Reclaiming Rest: Nourishing Practices to Renew and Restore Body, Mind, and Spirit

Overwhelmed by commitments and pressures that lead to burnout, we seek to challenge Grind Culture and resist time's role in neo-liberalism and neo-colonialism. This session focuses on rest and renewal as essential practices to reclaim self-care, love, and humanity, and promote social justice.

“Rest is our birthright as a human being not a privilege or a luxury. To rest is essential to our co-liberation and is a necessity, a prerequisite for healing.” ~ Valerie Brown

 

Many of us believe that we have to earn rest and renewal and that overwork is the norm. Frazzled and stressed by the pull of too many demands of work, family, children, aging relatives, and our own needs, we succumb to individual pressures that foster a collective culture of burnout and toxic productivity. Offering approaches from Quaker activist and educator, Parker Palmer, and the Center for Courage & Renewal, the Plum Village tradition and Zen master Thich Nhat Hanh,  Valerie will invite participants to explore the connection between radiant rest, peacemaking, social justice, and societal transformation to live in greater groundedness and alignment with your deepest values.

Learning Objectives:

  • Discuss the connection between rest, renewal, and productivity
  • Discuss the science of stress and burnout
  • Assess when productivity turns to toxic burnout
  • Explore rest and peacemaking
  • Examine connection between rest and social justice, social action
  • Engage mindful rest, constructive rest, and yoga nidra

Tentative Format

  • Centering Moment
  • Content Delivery
  • Individual, small, and large group reflection and discussion
  • Mindful rest, constructive rest and/or yoga nidra

“Over the margins of life comes a whisper, a faint call, a premonition of richer living which we know we are passing by. Strained by the very mad pace of our daily outer burdens, we are further strained by an inward uneasiness, because we have hints that there is a way of life vastly richer and deeper than all this hurried existence, a life of unhurried serenity and peace and power.”

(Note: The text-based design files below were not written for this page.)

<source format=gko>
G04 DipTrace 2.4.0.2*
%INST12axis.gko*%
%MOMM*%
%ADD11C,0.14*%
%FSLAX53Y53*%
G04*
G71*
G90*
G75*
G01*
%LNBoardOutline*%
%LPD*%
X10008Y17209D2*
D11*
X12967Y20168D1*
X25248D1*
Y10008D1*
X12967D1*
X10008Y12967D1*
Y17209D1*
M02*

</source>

~ Thomas R. Kelly, 1941 Quaker educator and mystic

Pendle Hill was established in 1930 as a Quaker study center designed to prepare its adult students for service both in the Religious Society of Friends and in the world. The founders envisioned a new Quaker School of Social and Religious Education which would be “a vital center of spiritual culture” and “a place for training leaders.[Rufus Jones, Preliminary Announcement, 1929]  

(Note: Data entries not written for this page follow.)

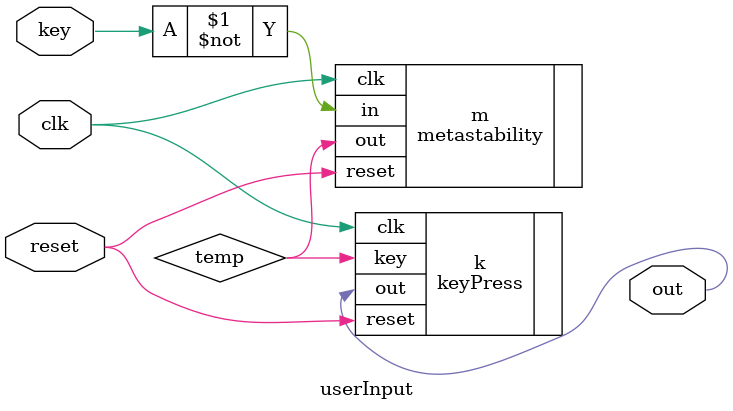
<source format=sv>

module userInput(clk, reset, key, out);
	input logic clk, reset;
	input logic key;
	output logic out;
	
	logic temp;
	
	metastability m(.clk, .reset, .in(~key), .out(temp));
	keyPress k(.clk, .reset, .key(temp), .out);
	
endmodule

</source>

Parker J. Palmer served as the Director of Education at Pendle Hill for 11 years.

Quaker Values
Pendle Hill strives to embody the historic testimonies of the Religious Society of Friends. Central to the vision of the Pendle Hill community and the influence that it seeks to exert in the larger world are: peace, truth-speaking and integrity, equality, simplicity, and reaching out to that of God in every one. Further, Pendle Hill seeks to uphold the following:

Education
Learning at Pendle Hill is both experiential and intellectual, rooted in the principles of The Religious Society of Friends. Such learning includes dialogue, personal study and contemplation, collaborative exploration, openness to divine leadings, and interaction with the natural environment.

Sustainability
Pendle Hill seeks to be a living, nourishing model of sustainability in a spiritual community. We work to experience and support a way of living that is environmentally, socially, and fiscally sustainable.

Social Action and Justice
At Pendle Hill we commit to being a living testimony to a social order that manifests God’s love for everyone. We work to be inclusive, respectful, and supportive of all people. We strive courageously for peace and justice.